In the midst of these adult tantrums, I always seem to have an out of body experience.  It’s like I can see and hear myself behaving badly,  yet not be able to stop and calm down.  My rational brain kicks in, and seems to shout: “Okay Karah, it’s time to grow up.  Who is the two year old in this situation?”  And sometimes, it’s probably hard to tell.

At any rate, we eventually left the house.  Charlie won the battle.  He’s in jammies today—I’m not happy about it, mostly because I feel like I gave in to his ultra-tantrum.  However, when the temperature is -7, I thought it would be an even greater parenting flaw to let him leave the house in his skivvies.

As we pulled into the daycare driveway, I turned around an apologized to C.  I told him that I was sorry for being mad and using my loud voice.  I told him that I didn’t mean to scare him.  I also told him that I was just a little sad because it’s so fun to have a big boy but it’s hard when my big boy acts like a baby.  Then I looked at him and asked him if he’s a big boy or a baby.  He frowned, cocked his head a little, and stared at me.  I repeated the question.
He looked at me and said, “I’m thinking.” 
            “You’re thinking?” I asked?  “Don’t you know if you’re a big boy or a baby?”
He looked at me with his huge blue eyes and tear-streaked face and answered so sincerely, “That’s a hard question for me.”

And once again, my toddler, with his sweet sincerity and honesty stopped me in my tracks.  You’re right Charlie, it is a hard question.  You're torn between two worlds right now.  You're learning and practicing coping skills, but they don't come easily.  You're learning and practicing independent care skills, but they also don't come easily.  You want to do things on your own, yet you want me right there by your side.  I get it.  But I needed the reminder.  And you know what?  It’s a hard question for me too, buddy.  

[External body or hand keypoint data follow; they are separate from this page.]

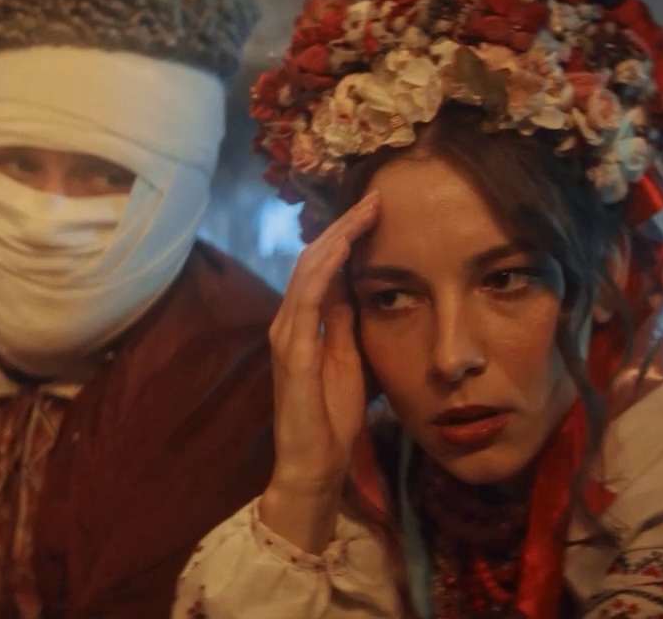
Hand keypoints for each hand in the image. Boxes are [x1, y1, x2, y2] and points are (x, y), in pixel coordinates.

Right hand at [267, 192, 379, 497]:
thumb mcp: (349, 359)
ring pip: (307, 271)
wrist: (314, 464)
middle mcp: (288, 322)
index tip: (376, 211)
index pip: (322, 268)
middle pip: (312, 260)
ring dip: (335, 238)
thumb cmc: (332, 419)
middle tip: (373, 198)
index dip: (346, 237)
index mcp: (304, 324)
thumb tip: (354, 285)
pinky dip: (323, 270)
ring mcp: (286, 336)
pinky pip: (306, 300)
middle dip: (342, 226)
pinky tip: (342, 249)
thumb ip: (345, 324)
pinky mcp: (292, 353)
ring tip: (363, 212)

Am I a selfless, caring, sacrificing mother and wife or am I a selfish, indulgent, spontaneous college student?  Somedays, I honestly don’t know. I can’t decide.  I kind of want to be both (but a more grown up and classy and tactful version of that college student)—having the freedom to make easy choices but yet allowing someone else the honor of making the hard ones.

As a grown up, I'm supposed to have decent coping skills but I still lose my temper.  I'm supposed to know the answers to things, but I find myself questioning and confused.  I'm supposed to be good at waiting and have skills in being patient, yet I find myself always anticipating that next phase.  Technically, I've been an adult for 17 years... but I still don't feel grown up.   Because being a grown up is hard.  It's filled with hard decisions that affect other lives.  It’s filled with logistical and financial challenges that affect other lives.  It’s filled with choices and gambles that affect our lives.  So when I think about that question, “Am I a child-like girl or a grown-up woman?” I honestly have to agree with Charlie and say, “That’s a really hard question for me.”     

1 comment:

  1. yes, I really needed this one, I need to read it once a day! Thanks again for your transparency and reminding me of my tantrums. So good, great stuff!